Além disso, a empresa doou US$ 1 milhão para um banco de alimentos local, reforçando seu compromisso social. Essas iniciativas coincidem com debates sobre acessibilidade financeira e políticas do novo prefeito de Nova York.
Essas ações fazem parte de uma estratégia de marketing que associa a marca a causas sociais. Resta acompanhar se a Polymarket manterá esse engajamento ou se a iniciativa será apenas um movimento pontual para melhorar sua imagem.
Na semana que antecede o Super Bowl, marcado pelo maior volume de apostas nos Estados Unidos, duas grandes empresas de prediction markets lançaram ações que misturam marketing e filantropia para atrair usuários. Depois da Kalshi distribuir vouchers de US$ 50 em um supermercado de Manhattan, a Polymarket anunciou a abertura de um supermercado gratuito em Nova York, chamado “The Polymarket”.
A loja será inaugurada em 12 de fevereiro e ficará aberta por apenas quatro dias, oferecendo mantimentos sem custo para os nova-iorquinos. A empresa afirmou que o local estará totalmente abastecido e aberto a todos, evidenciando sua intenção de apoiar a comunidade local, especialmente diante da crescente preocupação com o custo de vida na cidade.

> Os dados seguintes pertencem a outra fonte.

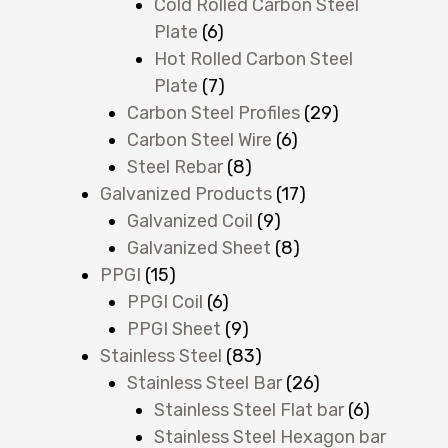
Cold Rolled Carbon Steel
Plate
(6)
Hot Rolled Carbon Steel
Plate
(7)
Carbon Steel Profiles
(29)
Carbon Steel Wire
(6)
Steel Rebar
(8)
Galvanized Products
(17)
Galvanized Coil
(9)
Galvanized Sheet
(8)
PPGI
(15)
PPGI Coil
(6)
PPGI Sheet
(9)
Stainless Steel
(83)
Stainless Steel Bar
(26)
Stainless Steel Flat bar
(6)
Stainless Steel Hexagon bar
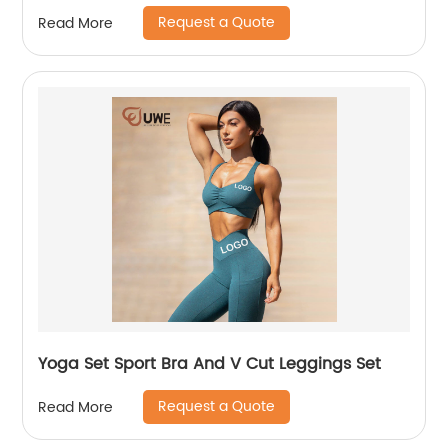
Request a Quote
Read More
Yoga Set Sport Bra And V Cut Leggings Set
Request a Quote
Read More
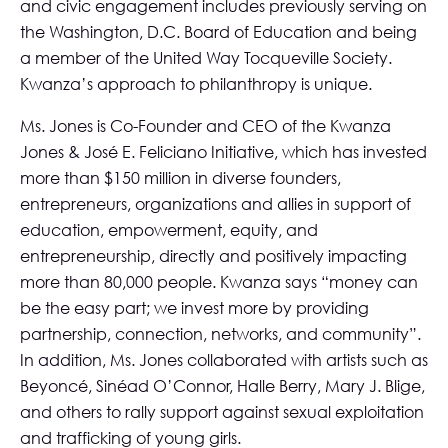
and civic engagement includes previously serving on
the Washington, D.C. Board of Education and being
a member of the United Way Tocqueville Society.
Kwanza’s approach to philanthropy is unique.
Ms. Jones is Co-Founder and CEO of the
Kwanza
Jones & José E. Feliciano Initiative
, which has invested
more than $150 million in diverse founders,
entrepreneurs, organizations and allies in support of
education, empowerment, equity, and
entrepreneurship, directly and positively impacting
more than 80,000 people. Kwanza says “money can
be the easy part; we invest more by providing
partnership, connection, networks, and community”.
In addition, Ms. Jones collaborated with artists such as
Beyoncé, Sinéad O’Connor, Halle Berry, Mary J. Blige,
and others to rally support against sexual exploitation
and trafficking of young girls.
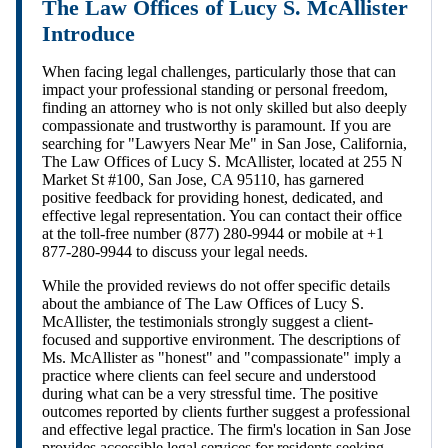
The Law Offices of Lucy S. McAllister
Introduce
When facing legal challenges, particularly those that can
impact your professional standing or personal freedom,
finding an attorney who is not only skilled but also deeply
compassionate and trustworthy is paramount. If you are
searching for "Lawyers Near Me" in San Jose, California,
The Law Offices of Lucy S. McAllister, located at 255 N
Market St #100, San Jose, CA 95110, has garnered
positive feedback for providing honest, dedicated, and
effective legal representation. You can contact their office
at the toll-free number (877) 280-9944 or mobile at +1
877-280-9944 to discuss your legal needs.
While the provided reviews do not offer specific details
about the ambiance of The Law Offices of Lucy S.
McAllister, the testimonials strongly suggest a client-
focused and supportive environment. The descriptions of
Ms. McAllister as "honest" and "compassionate" imply a
practice where clients can feel secure and understood
during what can be a very stressful time. The positive
outcomes reported by clients further suggest a professional
and effective legal practice. The firm's location in San Jose
provides accessible legal services for residents seeking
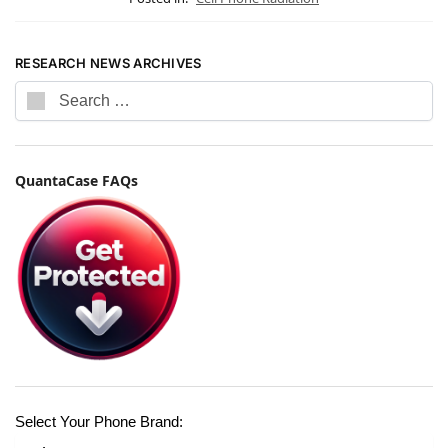
RESEARCH NEWS ARCHIVES
QuantaCase FAQs
Select Your Phone Brand:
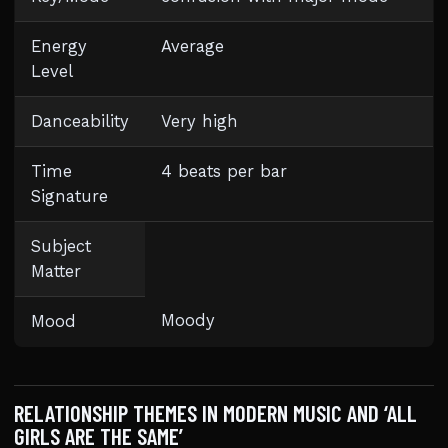
Energy
Average
Level
Danceability
Very high
Time
4 beats per bar
Signature
Subject
Matter
Moody
Mood
RELATIONSHIP THEMES IN MODERN MUSIC AND ‘ALL
GIRLS ARE THE SAME’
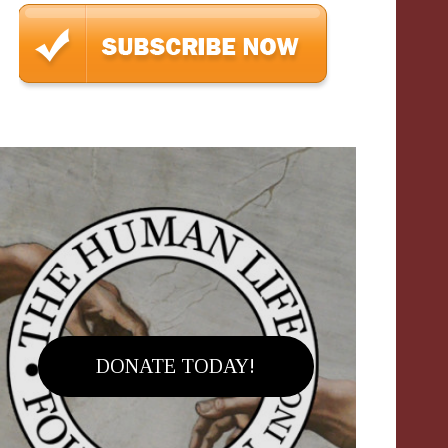
DONATE TODAY!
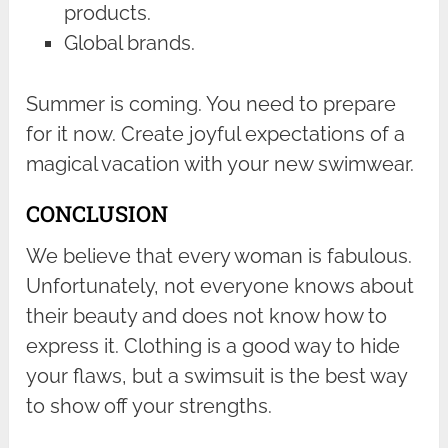
products.
Global brands.
Summer is coming. You need to prepare
for it now. Create joyful expectations of a
magical vacation with your new swimwear.
CONCLUSION
We believe that every woman is fabulous.
Unfortunately, not everyone knows about
their beauty and does not know how to
express it. Clothing is a good way to hide
your flaws, but a swimsuit is the best way
to show off your strengths.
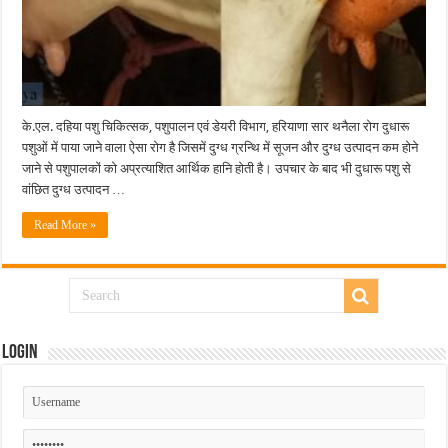
के.एल. दहिया पशु चिकित्सक, पशुपालन एवं डेयरी विभाग, हरियाणा सार थनैला रोग दुधारू
पशुओं में पाया जाने वाला ऐसा रोग है जिसमें दुग्ध ग्रन्थि में सूजन और दुग्ध उत्पादन कम होने
जाने से पशुपालकों को अप्रत्याशित आर्थिक हानि होती है। उपचार के बाद भी दुधारू पशु से
वांछित दुग्ध उत्पादन …
Read More »
Login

Além dessa iniciativa, a Polymarket doou US$ 1 milhão a um banco de alimentos de Nova York. O momento dessas ações coincide com o recente aumento da discussão sobre acessibilidade financeira na cidade, que levou à eleição do prefeito Zohran Mamdani, defensor da criação de mercados públicos para reduzir o preço dos alimentos.
Por sua vez, essas ações refletem uma estratégia conhecida como cause marketing, prática usada por empresas para associar suas marcas a causas sociais e, assim, aumentar sua base de clientes. Exemplos tradicionais dessa abordagem são campanhas ambientais da Patagonia e o “McDia Feliz” do McDonald’s no Brasil.
Resta observar se essas operadoras de prediction markets vão manter iniciativas sociais como esta ou se o movimento é apenas um caso de social washing, onde empresas buscam melhorar sua imagem sem mudanças profundas em suas práticas.